Give the records again exactly as written. Leave out the pictures.

Start of Supplied data

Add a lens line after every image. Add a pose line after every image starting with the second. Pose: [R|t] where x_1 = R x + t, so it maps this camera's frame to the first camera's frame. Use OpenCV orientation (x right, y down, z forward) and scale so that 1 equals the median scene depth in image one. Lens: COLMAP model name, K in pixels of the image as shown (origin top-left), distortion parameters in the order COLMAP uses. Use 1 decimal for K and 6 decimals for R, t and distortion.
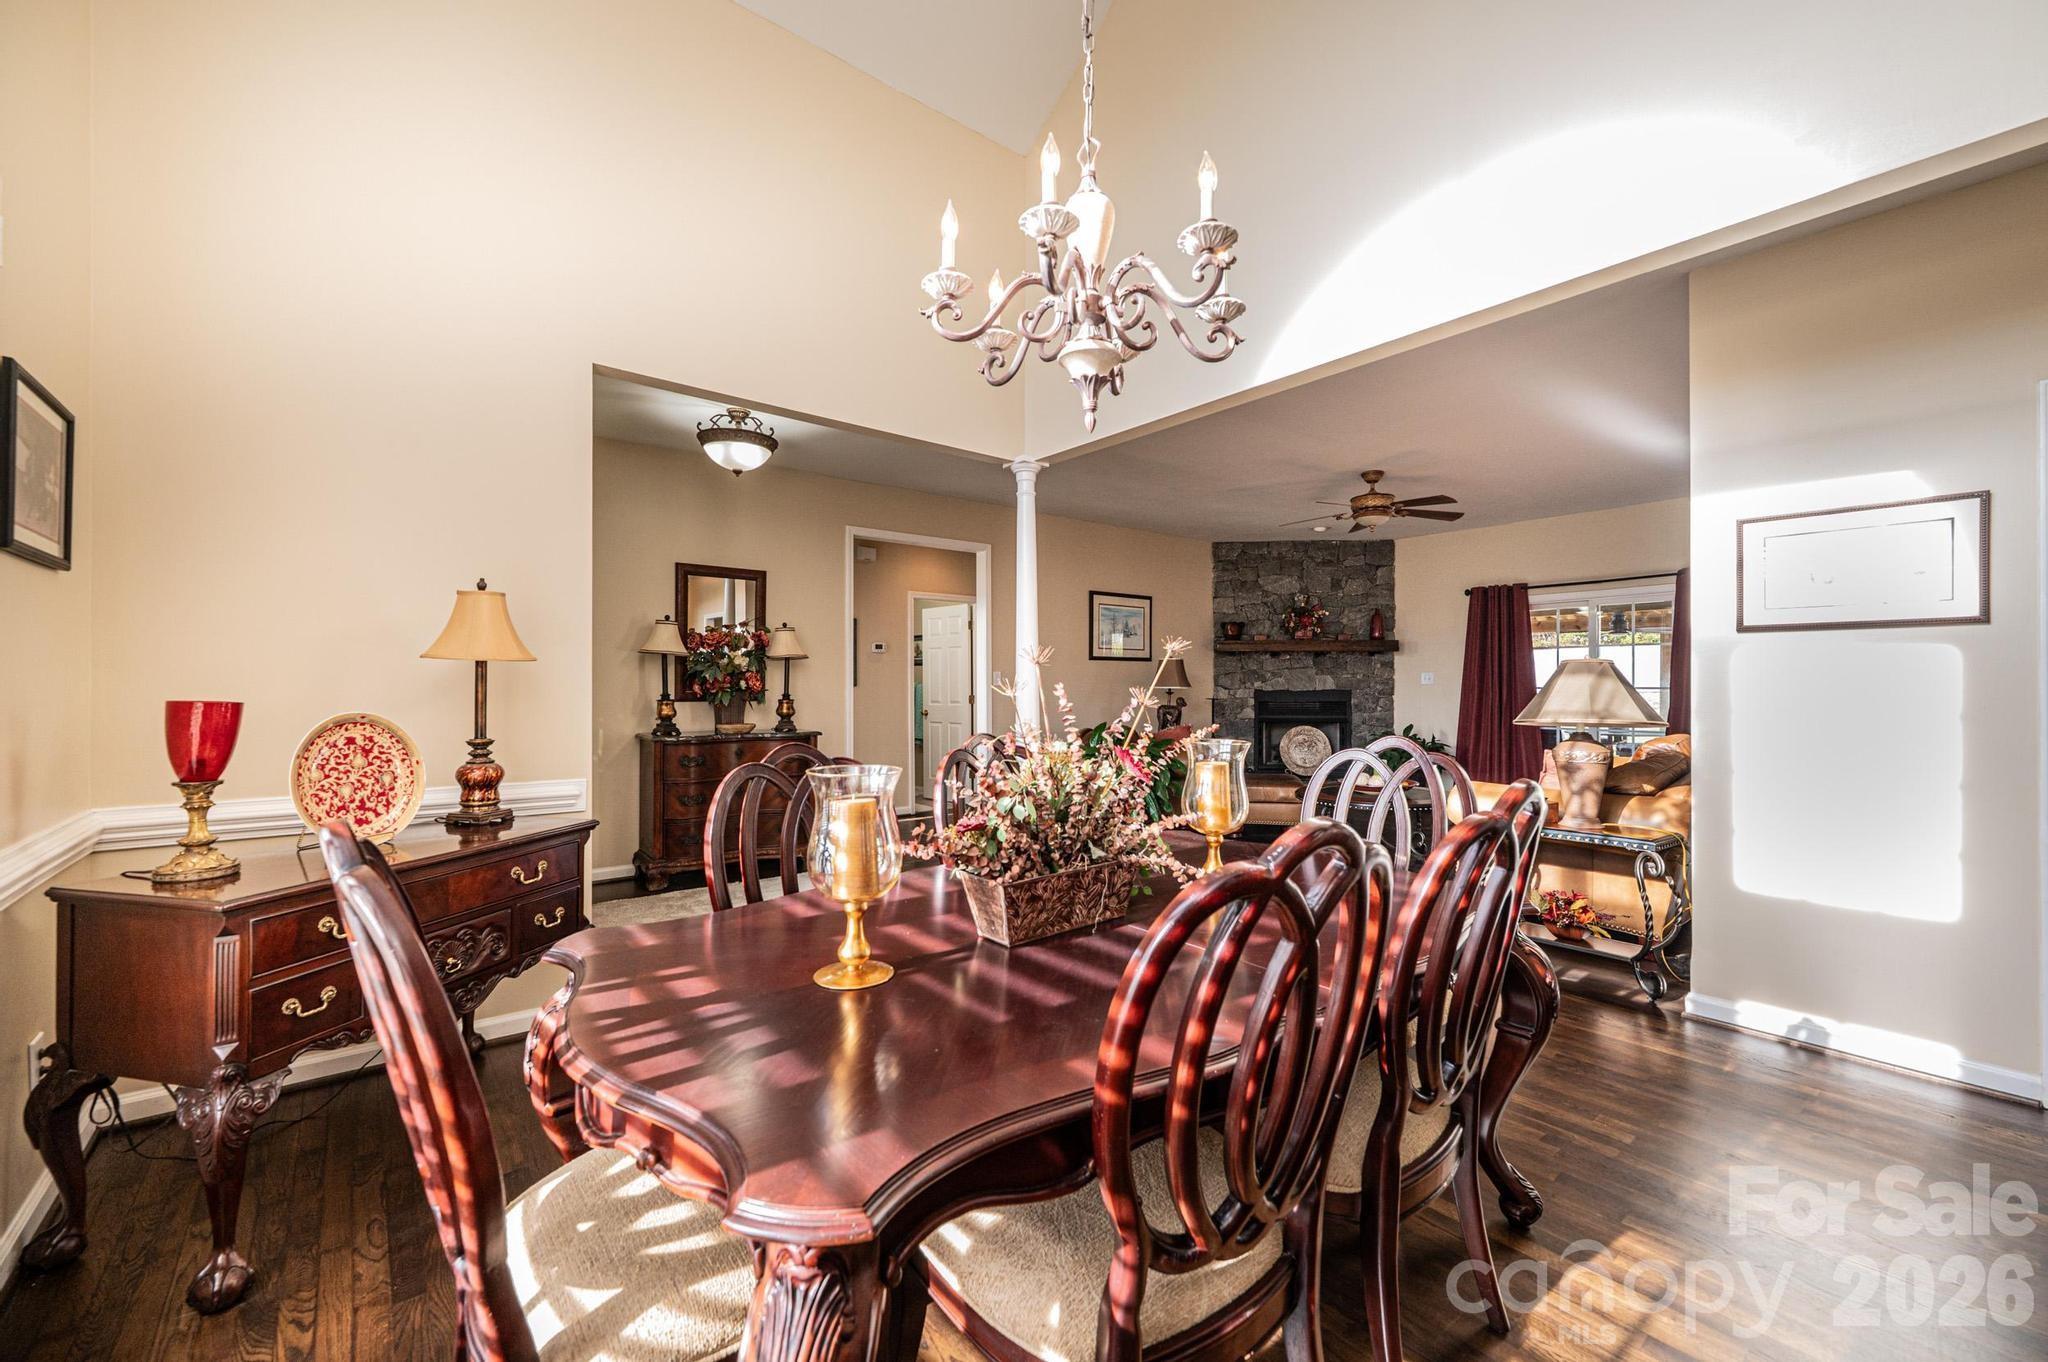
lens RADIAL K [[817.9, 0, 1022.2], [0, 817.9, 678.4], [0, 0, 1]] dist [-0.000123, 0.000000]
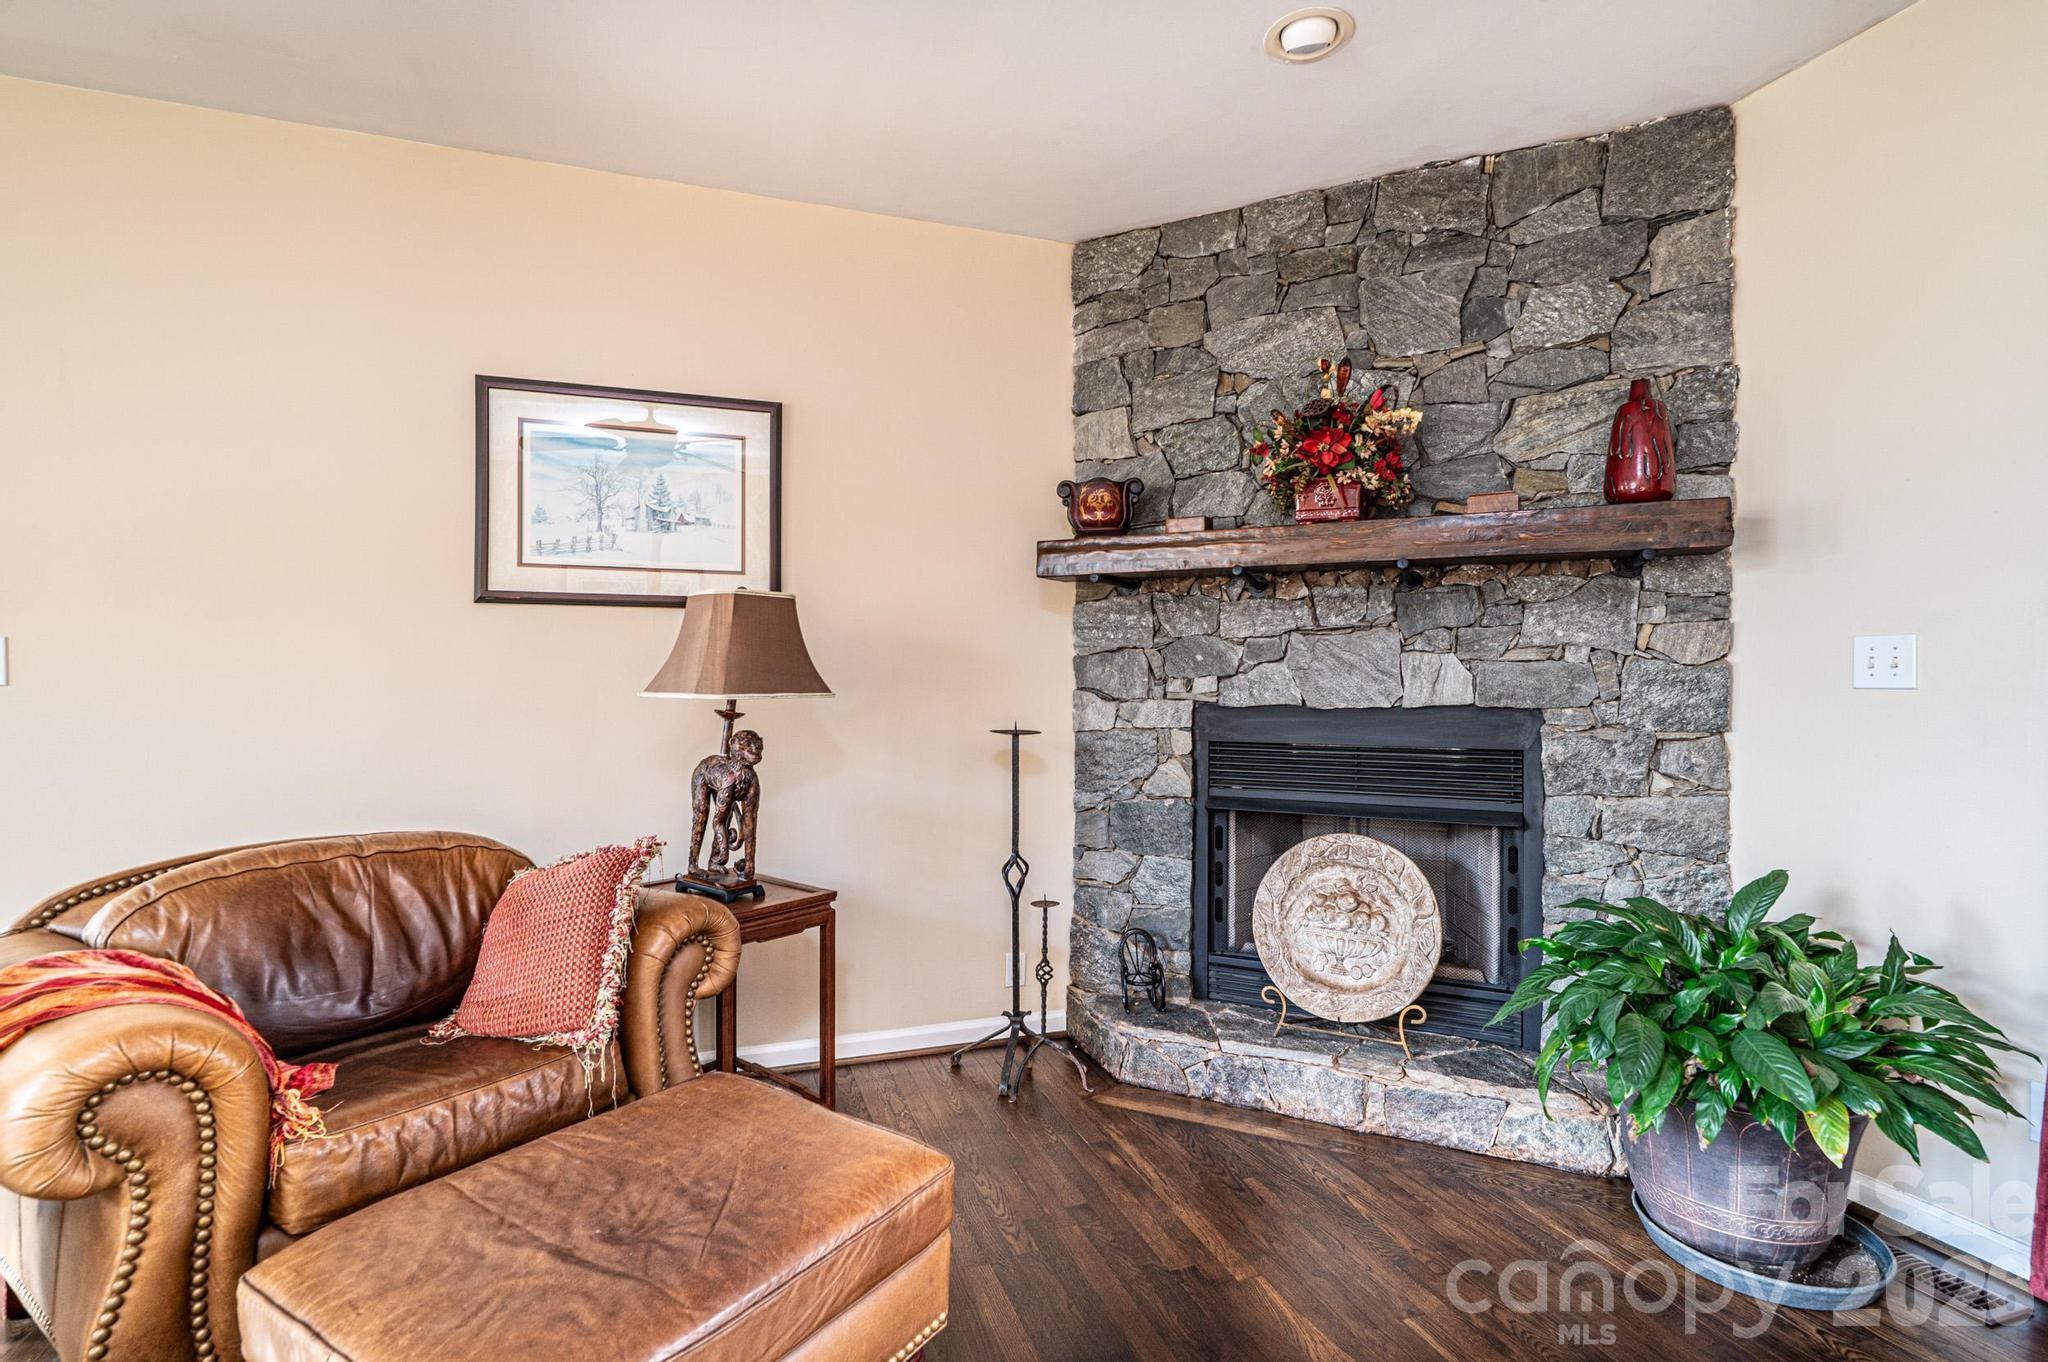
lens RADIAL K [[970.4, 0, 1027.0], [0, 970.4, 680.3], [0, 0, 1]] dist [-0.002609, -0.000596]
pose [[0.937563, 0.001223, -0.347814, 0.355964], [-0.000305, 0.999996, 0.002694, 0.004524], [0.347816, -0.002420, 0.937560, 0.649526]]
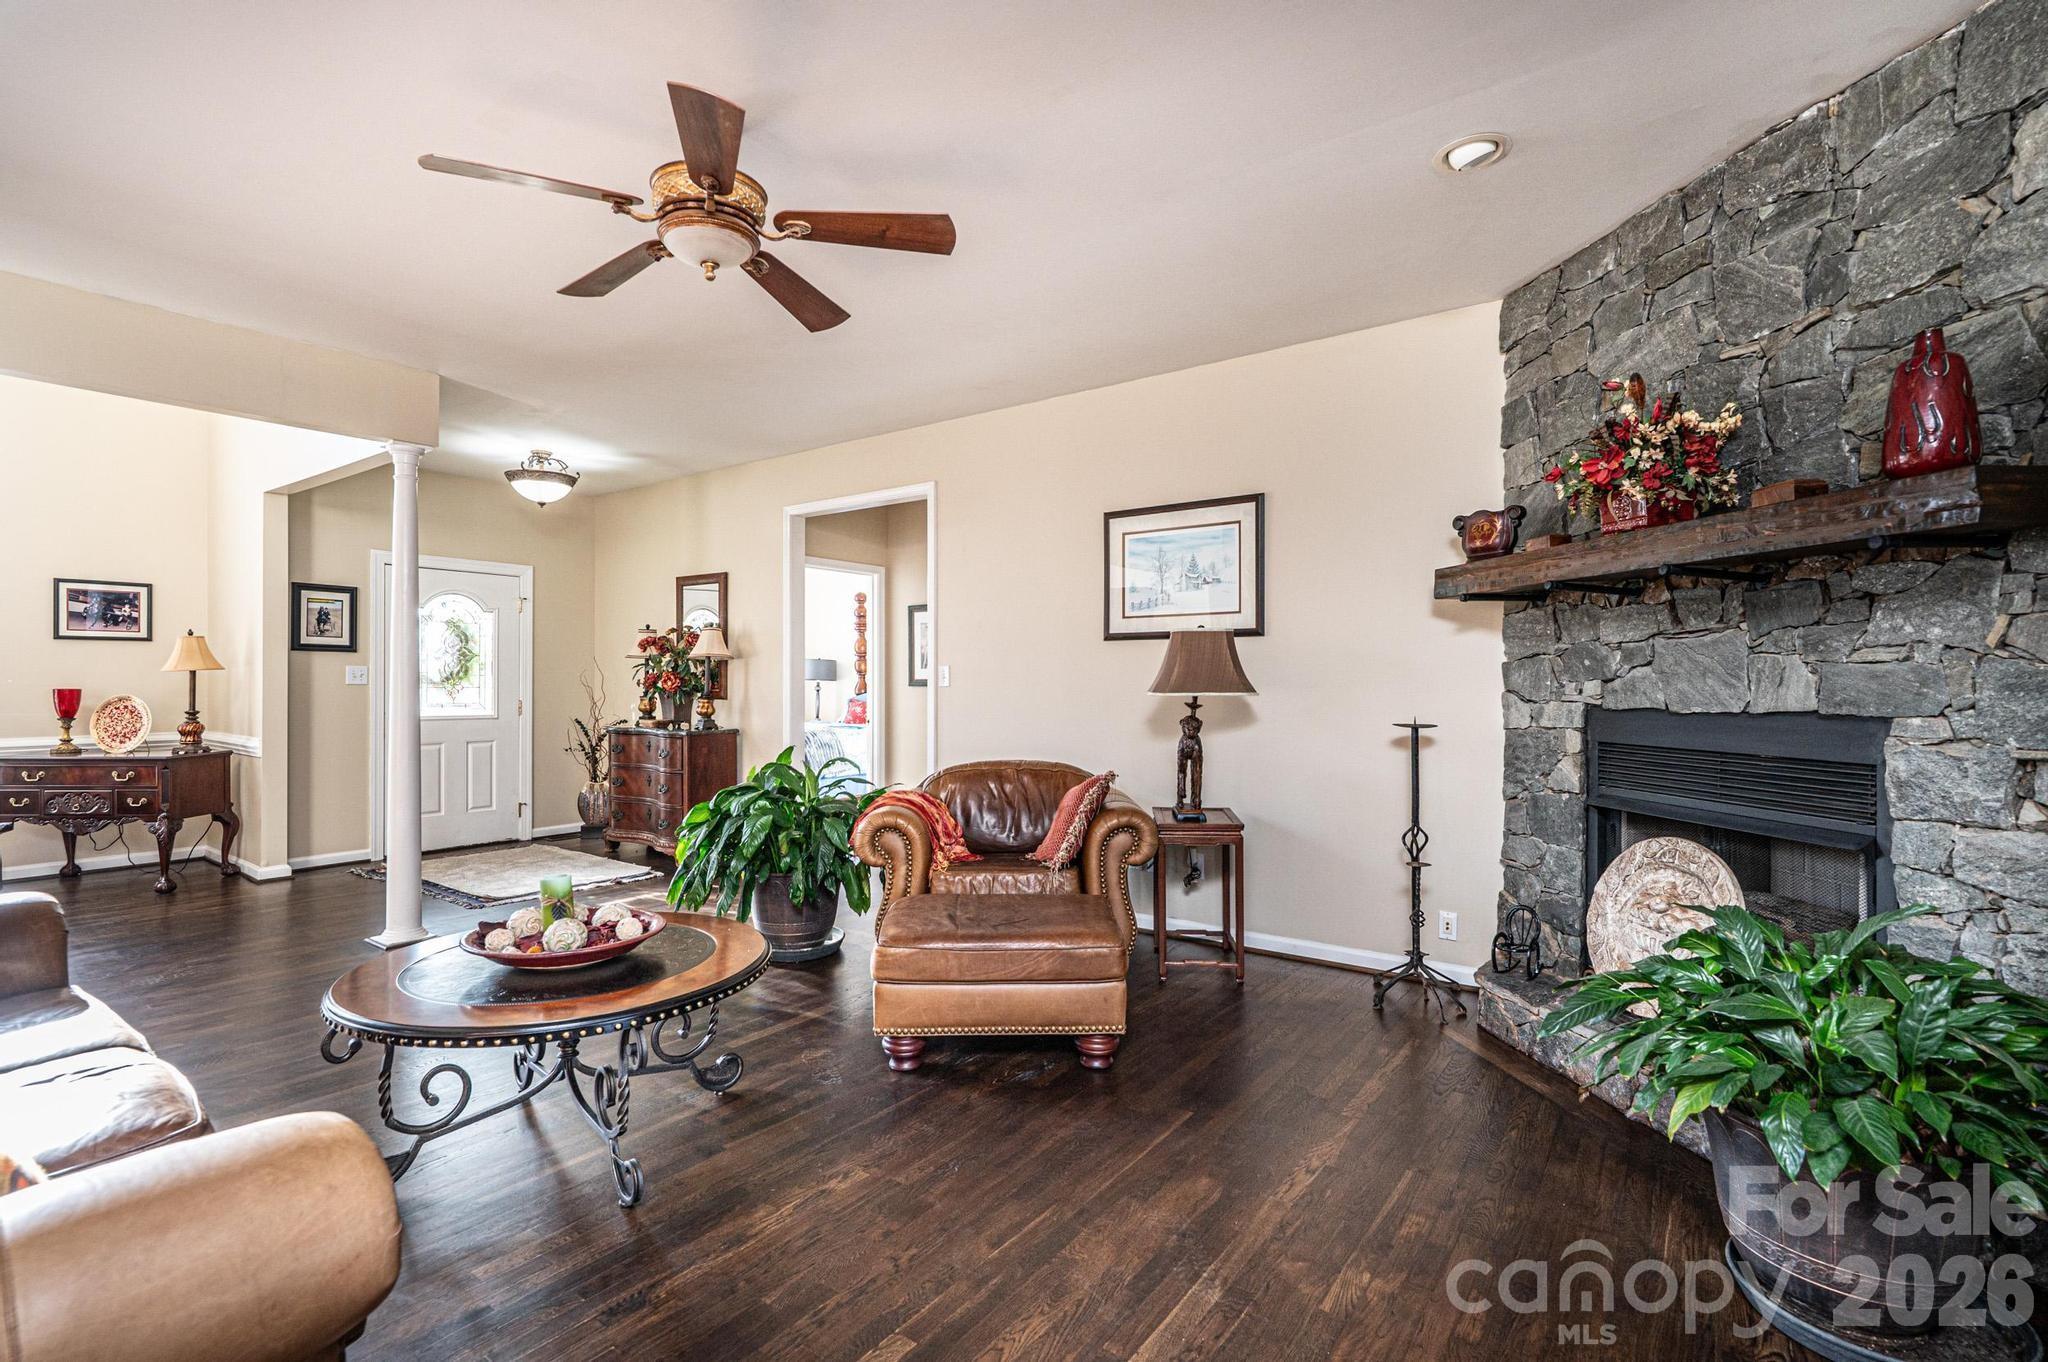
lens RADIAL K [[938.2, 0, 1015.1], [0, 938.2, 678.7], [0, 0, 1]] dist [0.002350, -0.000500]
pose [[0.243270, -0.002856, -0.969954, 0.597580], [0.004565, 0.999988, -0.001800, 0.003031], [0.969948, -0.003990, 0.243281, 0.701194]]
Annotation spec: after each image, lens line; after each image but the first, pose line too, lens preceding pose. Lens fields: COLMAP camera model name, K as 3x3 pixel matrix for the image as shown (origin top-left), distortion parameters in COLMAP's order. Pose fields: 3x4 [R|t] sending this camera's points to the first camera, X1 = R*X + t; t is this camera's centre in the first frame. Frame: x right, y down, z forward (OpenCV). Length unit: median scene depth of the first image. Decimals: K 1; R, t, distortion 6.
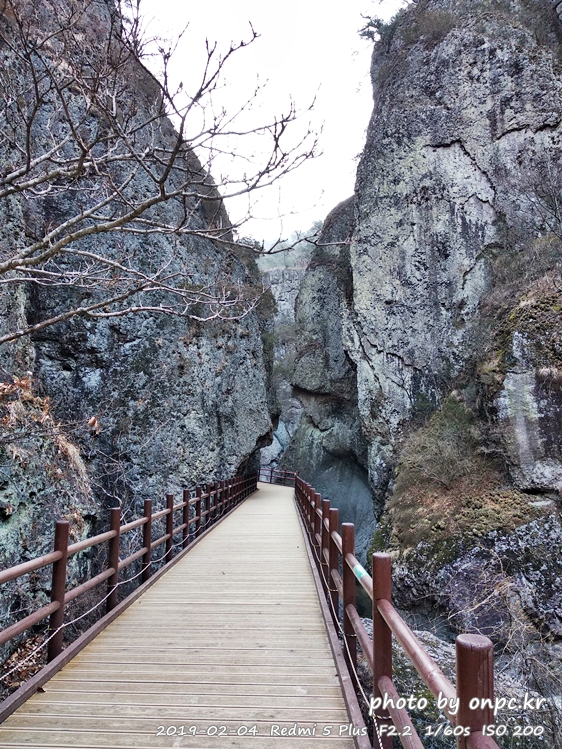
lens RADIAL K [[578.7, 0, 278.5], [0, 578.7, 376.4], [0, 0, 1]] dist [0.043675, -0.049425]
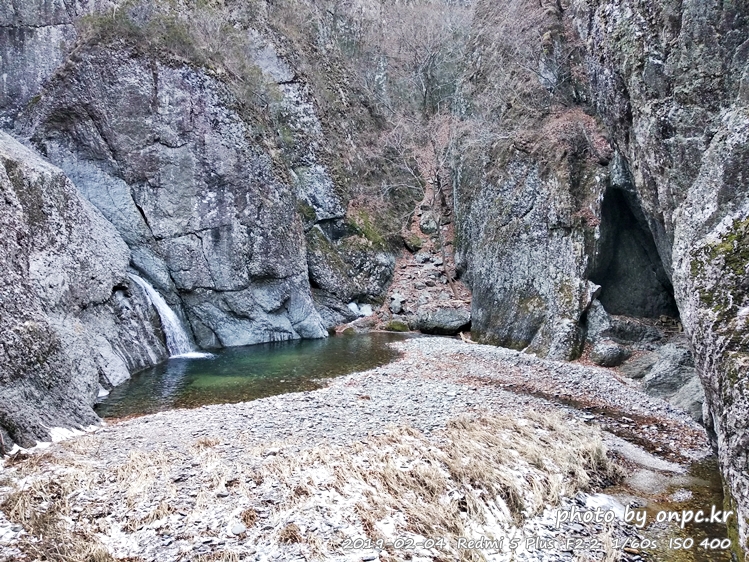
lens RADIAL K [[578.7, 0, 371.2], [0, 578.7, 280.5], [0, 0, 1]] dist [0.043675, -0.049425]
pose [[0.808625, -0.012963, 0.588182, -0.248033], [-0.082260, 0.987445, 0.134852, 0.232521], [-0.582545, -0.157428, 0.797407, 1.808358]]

End of Supplied data

▸ **Answer area**:
Add a lens line after every image. Add a pose line after every image starting with the second. Pose: [R|t] where x_1 = R x + t, so it maps this camera's frame to the first camera's frame. Use OpenCV orientation (x right, y down, z forward) and scale so that 1 equals the median scene depth in image one. Lens: COLMAP model name, K in pixels of the image as shown (origin top-left), distortion parameters in the order COLMAP uses. Use 1 decimal for K and 6 decimals for R, t and distortion.
lens RADIAL K [[817.9, 0, 1022.2], [0, 817.9, 678.4], [0, 0, 1]] dist [-0.000123, 0.000000]
lens RADIAL K [[970.4, 0, 1027.0], [0, 970.4, 680.3], [0, 0, 1]] dist [-0.002609, -0.000596]
pose [[0.937563, 0.001223, -0.347814, 0.355964], [-0.000305, 0.999996, 0.002694, 0.004524], [0.347816, -0.002420, 0.937560, 0.649526]]
lens RADIAL K [[938.2, 0, 1015.1], [0, 938.2, 678.7], [0, 0, 1]] dist [0.002350, -0.000500]
pose [[0.243270, -0.002856, -0.969954, 0.597580], [0.004565, 0.999988, -0.001800, 0.003031], [0.969948, -0.003990, 0.243281, 0.701194]]
Annotation spec: after each image, lens line; after each image but the first, pose line too, lens preceding pose. Lens fields: COLMAP camera model name, K as 3x3 pixel matrix for the image as shown (origin top-left), distortion parameters in COLMAP's order. Pose fields: 3x4 [R|t] sending this camera's points to the first camera, X1 = R*X + t; t is this camera's centre in the first frame. Frame: x right, y down, z forward (OpenCV). Length unit: median scene depth of the first image. Decimals: K 1; R, t, distortion 6.
lens RADIAL K [[578.7, 0, 278.5], [0, 578.7, 376.4], [0, 0, 1]] dist [0.043675, -0.049425]
lens RADIAL K [[578.7, 0, 371.2], [0, 578.7, 280.5], [0, 0, 1]] dist [0.043675, -0.049425]
pose [[0.808625, -0.012963, 0.588182, -0.248033], [-0.082260, 0.987445, 0.134852, 0.232521], [-0.582545, -0.157428, 0.797407, 1.808358]]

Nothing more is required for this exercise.